==== Document extract ====
- Badge and tie of the regiment
- Active: 31 December 1966 – 9 September 1992
- Country: United Kingdom
- Branch: British Army
- Type: Line Infantry
- Size: Largest at 10 battalions
- Part of: Queen's Division
- Regimental HQ: Howe Barracks, Canterbury
- Nickname: Reporting name: QUEENS
- Motto: "Unconquered I Serve"
- March: Quick – Soldiers of the Queen Slow – The Caledonian
- Anniversaries: Sobraon (10 February), Albuhera (16 May), Glorious First of June, Sevastopol (8 September), Salerno (9 September), Quebec (13 September), British Battalion Day (20 December)

Commanders
- Colonel in Chief: HM Queen Margrethe II of Denmark

= Queen's Regiment =

The Queen's Regiment (QUEENS) was an infantry regiment of the British Army formed in 1966 through the amalgamation of the four regiments of the Home Counties Brigade. Then, until 1971 the regiment remained one of the largest regiments in the army, with 10 battalions, however these were reduced to just six, and later five battalions. Following the dissolution of the Soviet Union, the Options for Change reform was published and the regiment amalgamated with the Royal Hampshire Regiment to form the Princess of Wales's Royal Regiment.

==Formation==
The regiment was formed as a 'large regiment' on 31 December 1966 by the amalgamation of the four remaining regiments of the Home Counties Brigade as a consequence of the Defence Review of 1957. The four regiments formed four battalions, retaining their previous names in the titles. In addition, the former regiment's Territorial battalions transferred under their former titles to the corps of the regiment for a short time. Below is a list of the regiment's subordinate organisations with formation dates, predecessor and successors. Battalion subtitles were omitted on 1 July 1968.
====
◆ **Goal**
Write out the whole Queen's Regiment text above, word for word.
==== Stored records ====
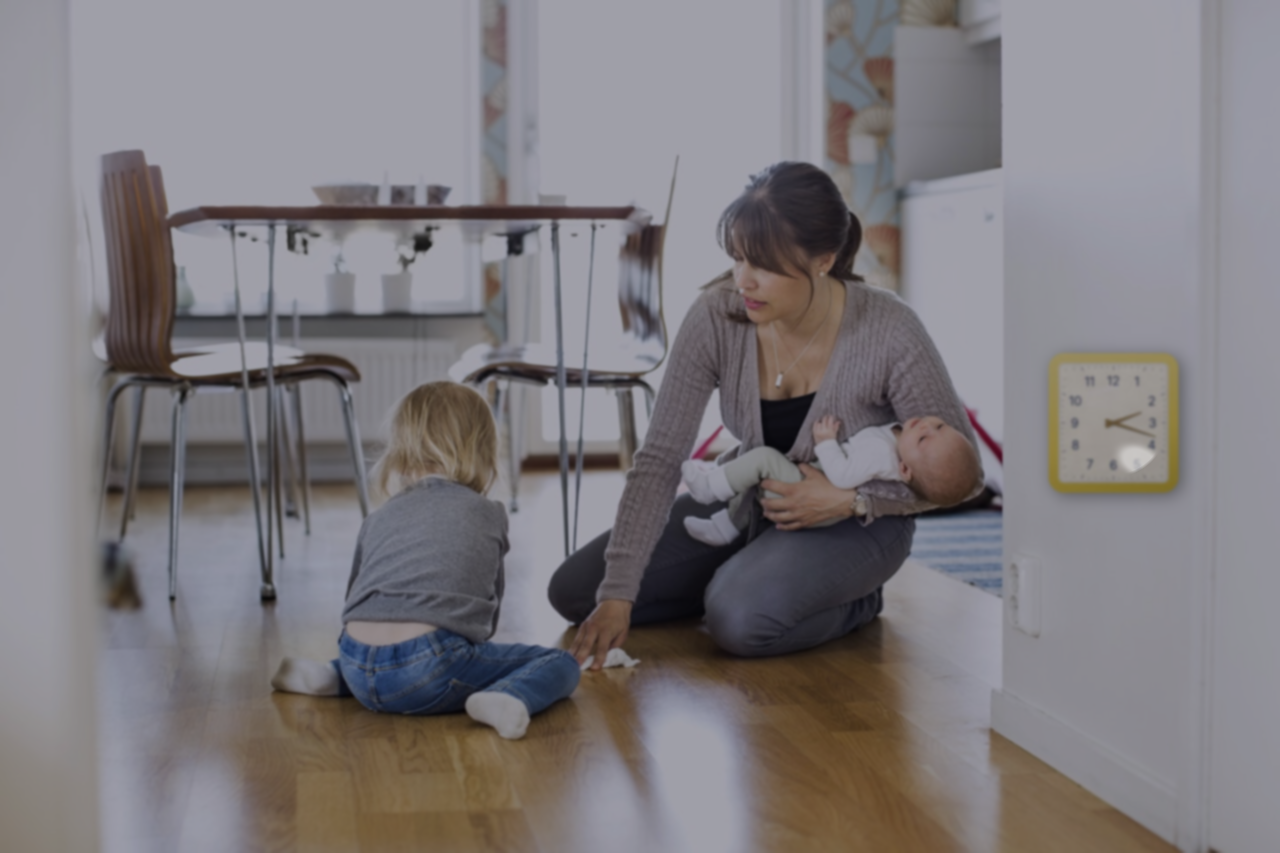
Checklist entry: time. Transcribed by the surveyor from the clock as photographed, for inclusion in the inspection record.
2:18
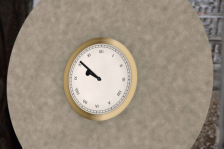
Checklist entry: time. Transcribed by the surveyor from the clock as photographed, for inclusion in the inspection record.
9:51
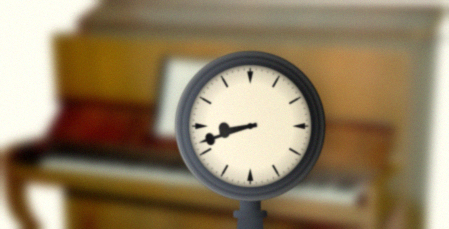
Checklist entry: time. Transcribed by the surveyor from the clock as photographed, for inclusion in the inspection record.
8:42
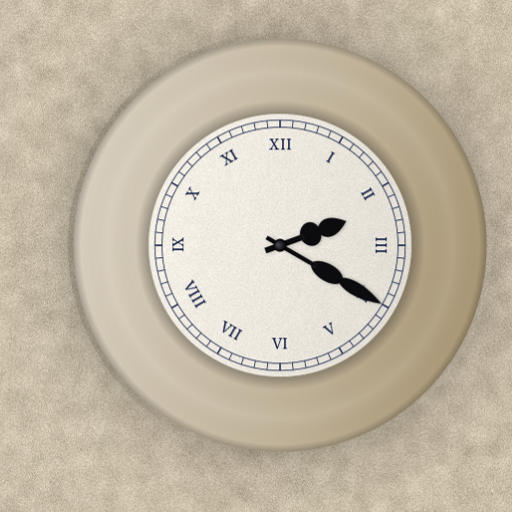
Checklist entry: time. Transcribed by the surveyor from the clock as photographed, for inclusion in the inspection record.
2:20
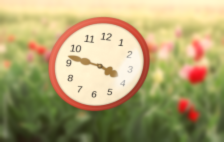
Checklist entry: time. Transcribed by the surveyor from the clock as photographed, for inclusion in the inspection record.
3:47
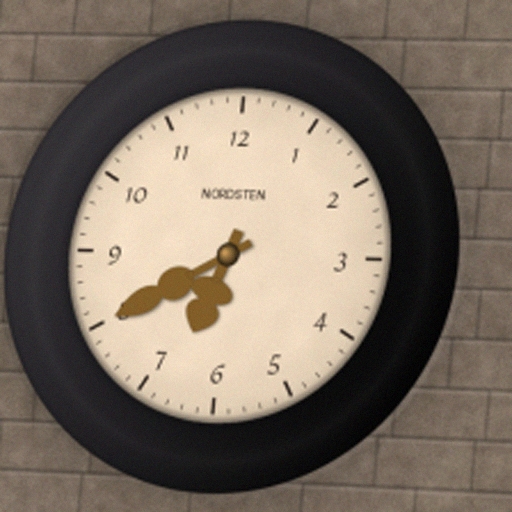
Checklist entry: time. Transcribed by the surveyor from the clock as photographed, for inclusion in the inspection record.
6:40
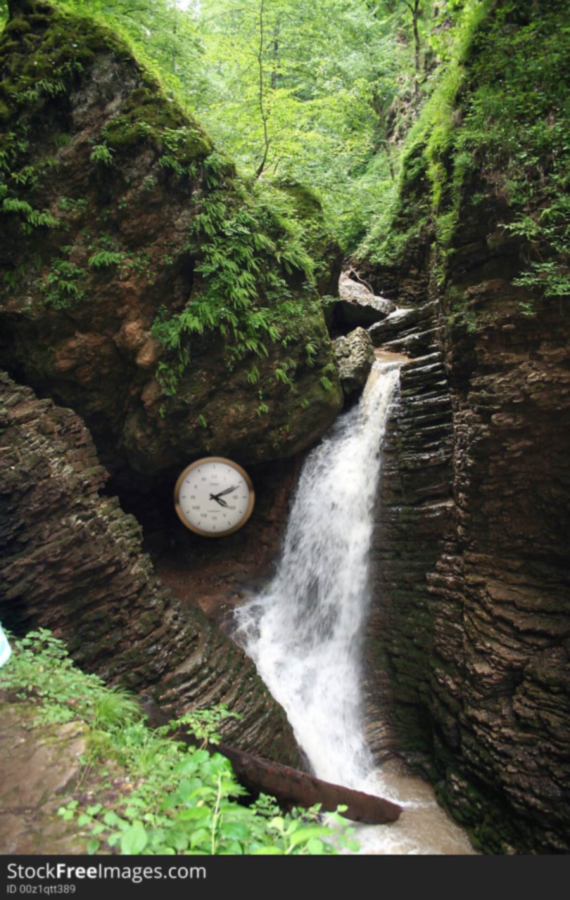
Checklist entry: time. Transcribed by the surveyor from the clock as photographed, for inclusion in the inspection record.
4:11
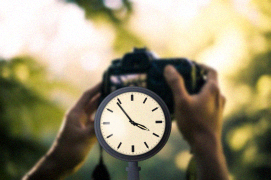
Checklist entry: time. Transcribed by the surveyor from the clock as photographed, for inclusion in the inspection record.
3:54
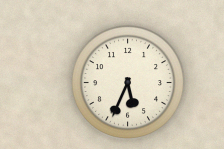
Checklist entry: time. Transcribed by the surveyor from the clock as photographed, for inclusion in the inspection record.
5:34
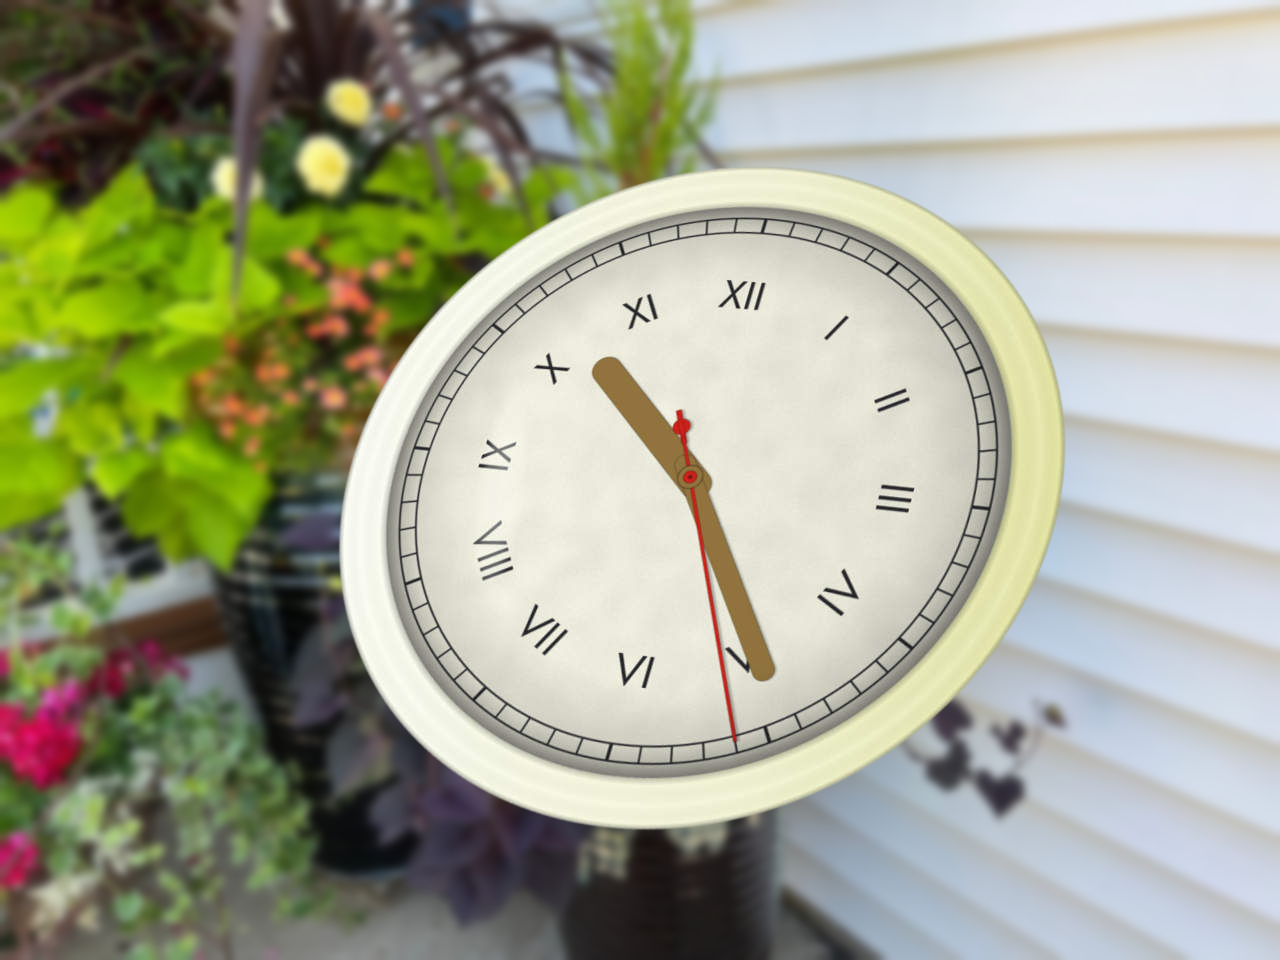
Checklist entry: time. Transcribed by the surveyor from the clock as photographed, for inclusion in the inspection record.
10:24:26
====
◆ **Result**
- Badge and tie of the regiment
- Active: 31 December 1966 – 9 September 1992
- Country: United Kingdom
- Branch: British Army
- Type: Line Infantry
- Size: Largest at 10 battalions
- Part of: Queen's Division
- Regimental HQ: Howe Barracks, Canterbury
- Nickname: Reporting name: QUEENS
- Motto: "Unconquered I Serve"
- March: Quick – Soldiers of the Queen Slow – The Caledonian
- Anniversaries: Sobraon (10 February), Albuhera (16 May), Glorious First of June, Sevastopol (8 September), Salerno (9 September), Quebec (13 September), British Battalion Day (20 December)

Commanders
- Colonel in Chief: HM Queen Margrethe II of Denmark

= Queen's Regiment =

The Queen's Regiment (QUEENS) was an infantry regiment of the British Army formed in 1966 through the amalgamation of the four regiments of the Home Counties Brigade. Then, until 1971 the regiment remained one of the largest regiments in the army, with 10 battalions, however these were reduced to just six, and later five battalions. Following the dissolution of the Soviet Union, the Options for Change reform was published and the regiment amalgamated with the Royal Hampshire Regiment to form the Princess of Wales's Royal Regiment.

==Formation==
The regiment was formed as a 'large regiment' on 31 December 1966 by the amalgamation of the four remaining regiments of the Home Counties Brigade as a consequence of the Defence Review of 1957. The four regiments formed four battalions, retaining their previous names in the titles. In addition, the former regiment's Territorial battalions transferred under their former titles to the corps of the regiment for a short time. Below is a list of the regiment's subordinate organisations with formation dates, predecessor and successors. Battalion subtitles were omitted on 1 July 1968.